▶ _Goal of the exercise_
Set down exactly the lines from the one containing "Downloaded from nejm.org" through the last line of the records below, both included, and nothing else.

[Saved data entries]

----

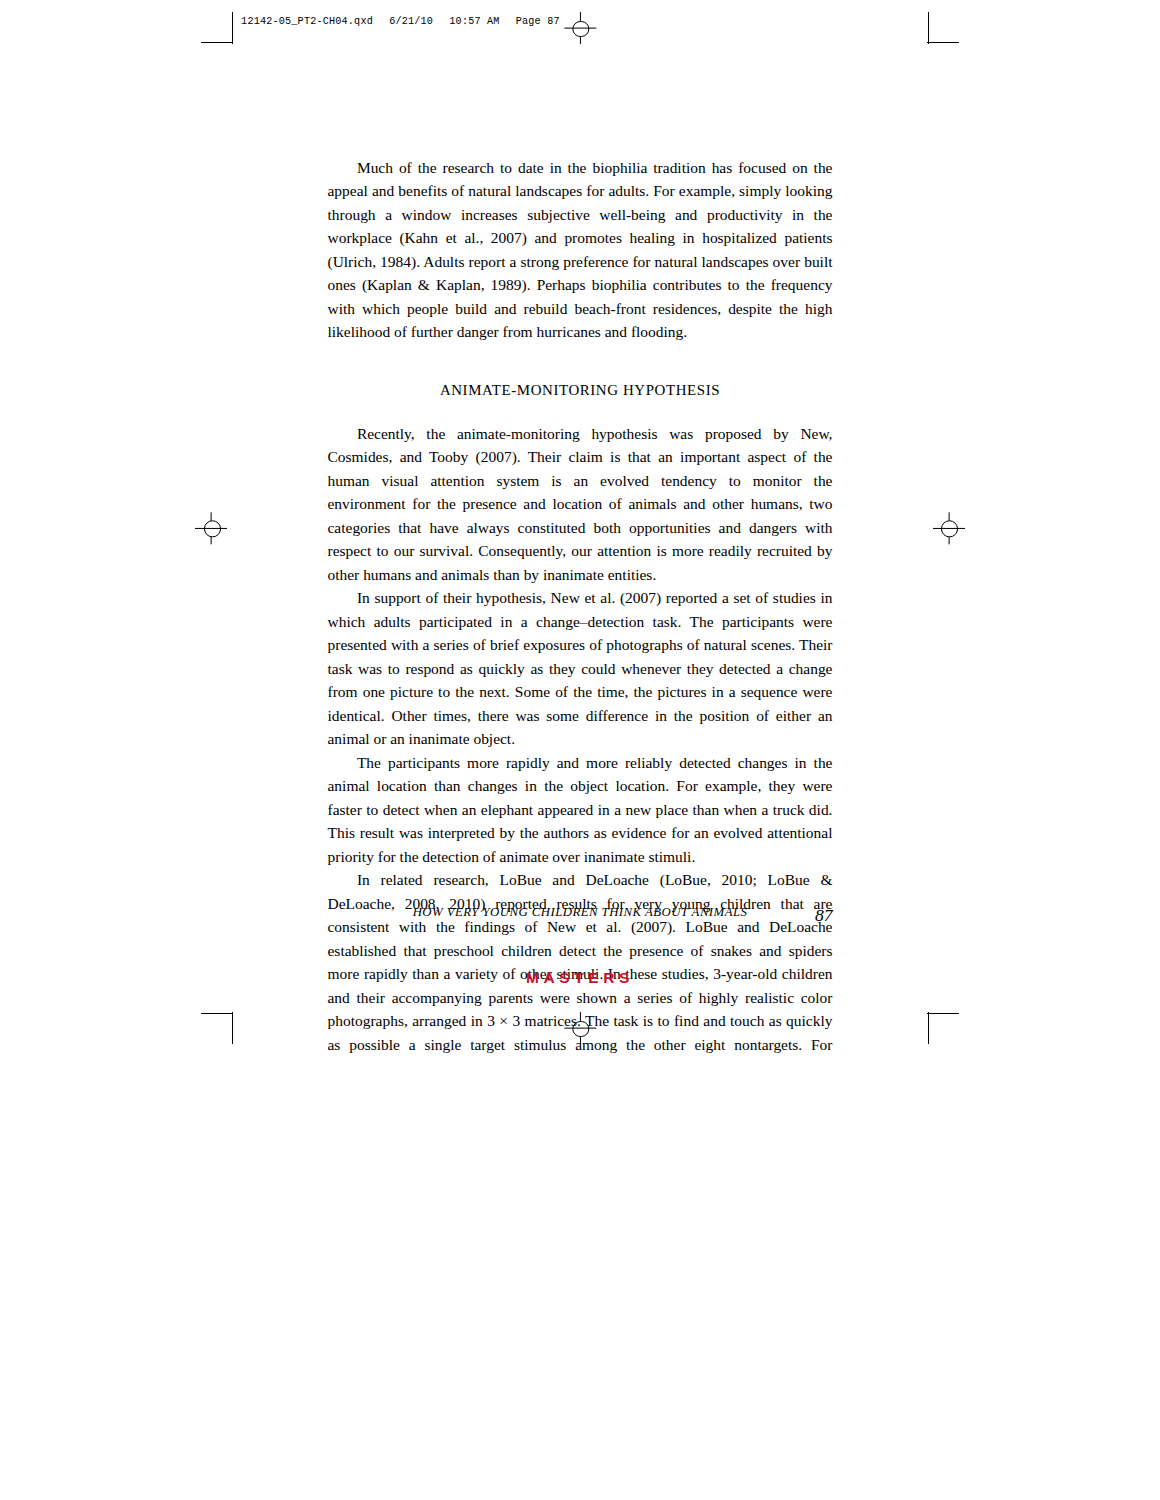12142-05_PT2-CH04.qxd 6/21/10 10:57 AM Page 87
Much of the research to date in the biophilia tradition has focused on the appeal and benefits of natural landscapes for adults. For example, simply looking through a window increases subjective well-being and productivity in the workplace (Kahn et al., 2007) and promotes healing in hospitalized patients (Ulrich, 1984). Adults report a strong preference for natural landscapes over built ones (Kaplan & Kaplan, 1989). Perhaps biophilia contributes to the frequency with which people build and rebuild beach-front residences, despite the high likelihood of further danger from hurricanes and flooding.
ANIMATE-MONITORING HYPOTHESIS
Recently, the animate-monitoring hypothesis was proposed by New, Cosmides, and Tooby (2007). Their claim is that an important aspect of the human visual attention system is an evolved tendency to monitor the environment for the presence and location of animals and other humans, two categories that have always constituted both opportunities and dangers with respect to our survival. Consequently, our attention is more readily recruited by other humans and animals than by inanimate entities.
In support of their hypothesis, New et al. (2007) reported a set of studies in which adults participated in a change–detection task. The participants were presented with a series of brief exposures of photographs of natural scenes. Their task was to respond as quickly as they could whenever they detected a change from one picture to the next. Some of the time, the pictures in a sequence were identical. Other times, there was some difference in the position of either an animal or an inanimate object.
The participants more rapidly and more reliably detected changes in the animal location than changes in the object location. For example, they were faster to detect when an elephant appeared in a new place than when a truck did. This result was interpreted by the authors as evidence for an evolved attentional priority for the detection of animate over inanimate stimuli.
In related research, LoBue and DeLoache (LoBue, 2010; LoBue & DeLoache, 2008, 2010) reported results for very young children that are consistent with the findings of New et al. (2007). LoBue and DeLoache established that preschool children detect the presence of snakes and spiders more rapidly than a variety of other stimuli. In these studies, 3-year-old children and their accompanying parents were shown a series of highly realistic color photographs, arranged in 3 × 3 matrices. The task is to find and touch as quickly as possible a single target stimulus among the other eight nontargets. For example, there may be one snake photo among eight frog photos. In a series of studies, 3-year-old children and adults reliably detected snakes more
HOW VERY YOUNG CHILDREN THINK ABOUT ANIMALS 87
MASTERS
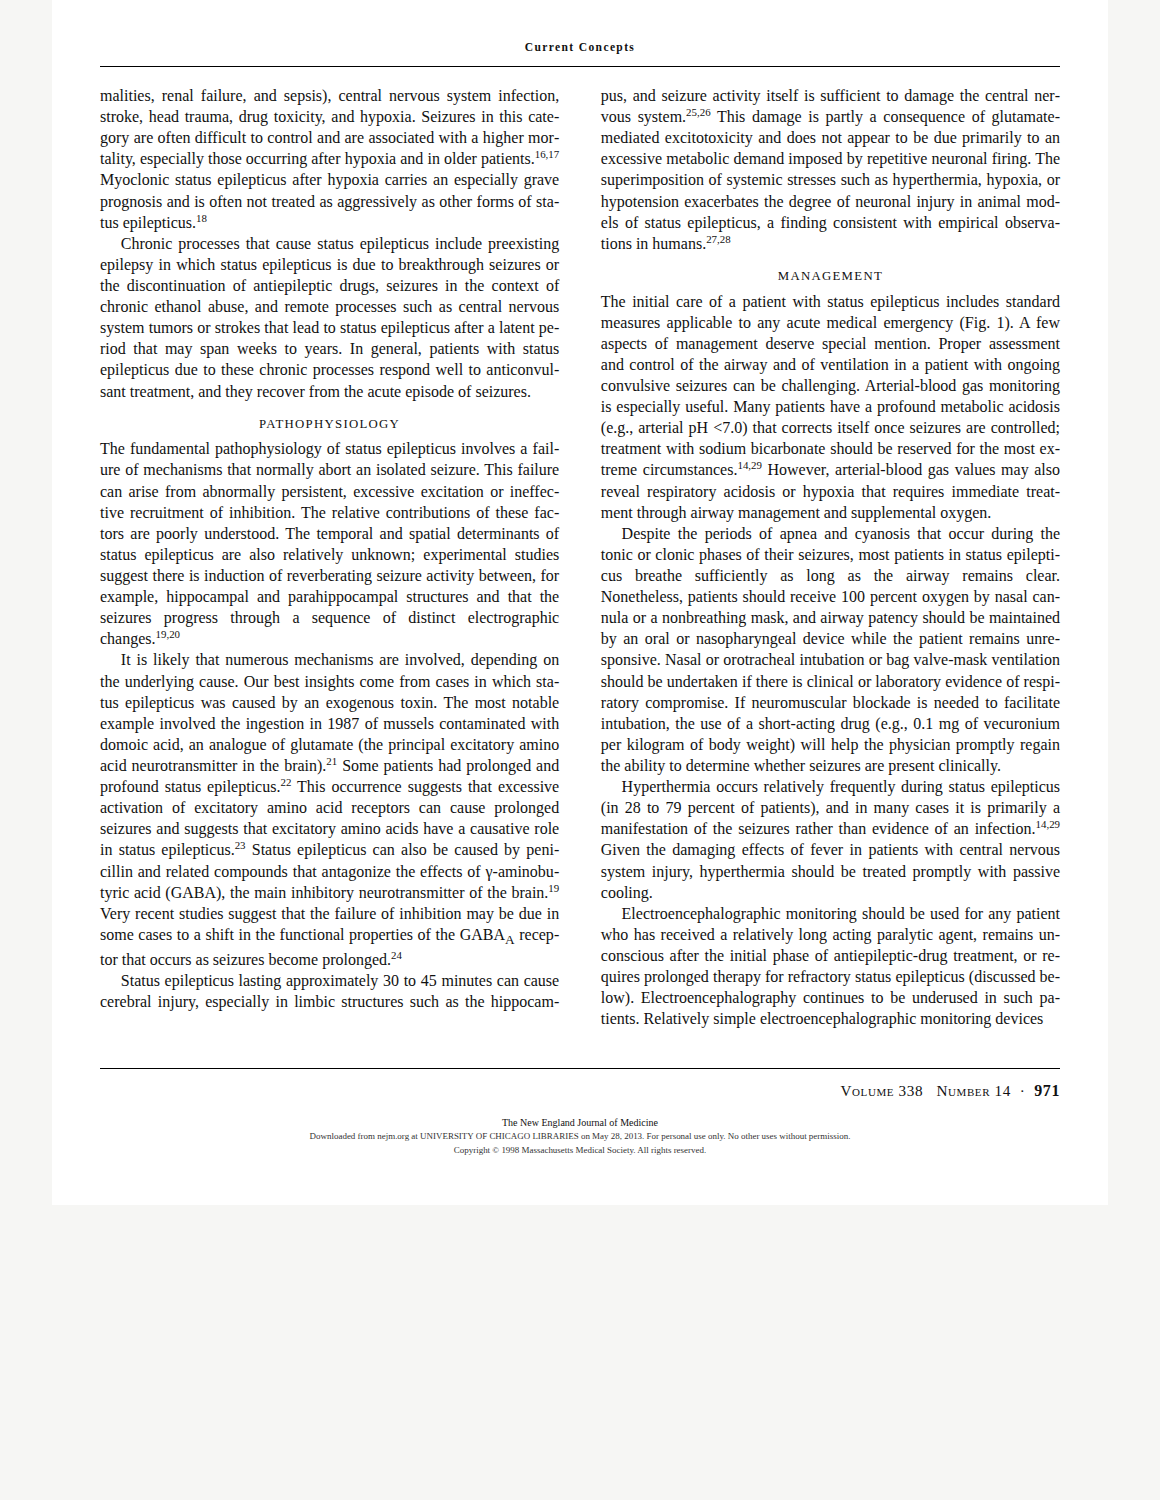Current Concepts
malities, renal failure, and sepsis), central nervous system infection, stroke, head trauma, drug toxicity, and hypoxia. Seizures in this category are often difficult to control and are associated with a higher mortality, especially those occurring after hypoxia and in older patients.16,17 Myoclonic status epilepticus after hypoxia carries an especially grave prognosis and is often not treated as aggressively as other forms of status epilepticus.18
Chronic processes that cause status epilepticus include preexisting epilepsy in which status epilepticus is due to breakthrough seizures or the discontinuation of antiepileptic drugs, seizures in the context of chronic ethanol abuse, and remote processes such as central nervous system tumors or strokes that lead to status epilepticus after a latent period that may span weeks to years. In general, patients with status epilepticus due to these chronic processes respond well to anticonvulsant treatment, and they recover from the acute episode of seizures.
Pathophysiology
The fundamental pathophysiology of status epilepticus involves a failure of mechanisms that normally abort an isolated seizure. This failure can arise from abnormally persistent, excessive excitation or ineffective recruitment of inhibition. The relative contributions of these factors are poorly understood. The temporal and spatial determinants of status epilepticus are also relatively unknown; experimental studies suggest there is induction of reverberating seizure activity between, for example, hippocampal and parahippocampal structures and that the seizures progress through a sequence of distinct electrographic changes.19,20
It is likely that numerous mechanisms are involved, depending on the underlying cause. Our best insights come from cases in which status epilepticus was caused by an exogenous toxin. The most notable example involved the ingestion in 1987 of mussels contaminated with domoic acid, an analogue of glutamate (the principal excitatory amino acid neurotransmitter in the brain).21 Some patients had prolonged and profound status epilepticus.22 This occurrence suggests that excessive activation of excitatory amino acid receptors can cause prolonged seizures and suggests that excitatory amino acids have a causative role in status epilepticus.23 Status epilepticus can also be caused by penicillin and related compounds that antagonize the effects of γ-aminobutyric acid (GABA), the main inhibitory neurotransmitter of the brain.19 Very recent studies suggest that the failure of inhibition may be due in some cases to a shift in the functional properties of the GABAA receptor that occurs as seizures become prolonged.24
Status epilepticus lasting approximately 30 to 45 minutes can cause cerebral injury, especially in limbic structures such as the hippocampus, and seizure activity itself is sufficient to damage the central nervous system.25,26 This damage is partly a consequence of glutamate-mediated excitotoxicity and does not appear to be due primarily to an excessive metabolic demand imposed by repetitive neuronal firing. The superimposition of systemic stresses such as hyperthermia, hypoxia, or hypotension exacerbates the degree of neuronal injury in animal models of status epilepticus, a finding consistent with empirical observations in humans.27,28
Management
The initial care of a patient with status epilepticus includes standard measures applicable to any acute medical emergency (Fig. 1). A few aspects of management deserve special mention. Proper assessment and control of the airway and of ventilation in a patient with ongoing convulsive seizures can be challenging. Arterial-blood gas monitoring is especially useful. Many patients have a profound metabolic acidosis (e.g., arterial pH <7.0) that corrects itself once seizures are controlled; treatment with sodium bicarbonate should be reserved for the most extreme circumstances.14,29 However, arterial-blood gas values may also reveal respiratory acidosis or hypoxia that requires immediate treatment through airway management and supplemental oxygen.
Despite the periods of apnea and cyanosis that occur during the tonic or clonic phases of their seizures, most patients in status epilepticus breathe sufficiently as long as the airway remains clear. Nonetheless, patients should receive 100 percent oxygen by nasal cannula or a nonbreathing mask, and airway patency should be maintained by an oral or nasopharyngeal device while the patient remains unresponsive. Nasal or orotracheal intubation or bag valve-mask ventilation should be undertaken if there is clinical or laboratory evidence of respiratory compromise. If neuromuscular blockade is needed to facilitate intubation, the use of a short-acting drug (e.g., 0.1 mg of vecuronium per kilogram of body weight) will help the physician promptly regain the ability to determine whether seizures are present clinically.
Hyperthermia occurs relatively frequently during status epilepticus (in 28 to 79 percent of patients), and in many cases it is primarily a manifestation of the seizures rather than evidence of an infection.14,29 Given the damaging effects of fever in patients with central nervous system injury, hyperthermia should be treated promptly with passive cooling.
Electroencephalographic monitoring should be used for any patient who has received a relatively long acting paralytic agent, remains unconscious after the initial phase of antiepileptic-drug treatment, or requires prolonged therapy for refractory status epilepticus (discussed below). Electroencephalography continues to be underused in such patients. Relatively simple electroencephalographic monitoring devices
Volume 338 Number 14 · 971
The New England Journal of Medicine
Downloaded from nejm.org at UNIVERSITY OF CHICAGO LIBRARIES on May 28, 2013. For personal use only. No other uses without permission.
Copyright © 1998 Massachusetts Medical Society. All rights reserved.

----

▶ _Reply_
Downloaded from nejm.org at UNIVERSITY OF CHICAGO LIBRARIES on May 28, 2013. For personal use only. No other uses without permission.
Copyright © 1998 Massachusetts Medical Society. All rights reserved.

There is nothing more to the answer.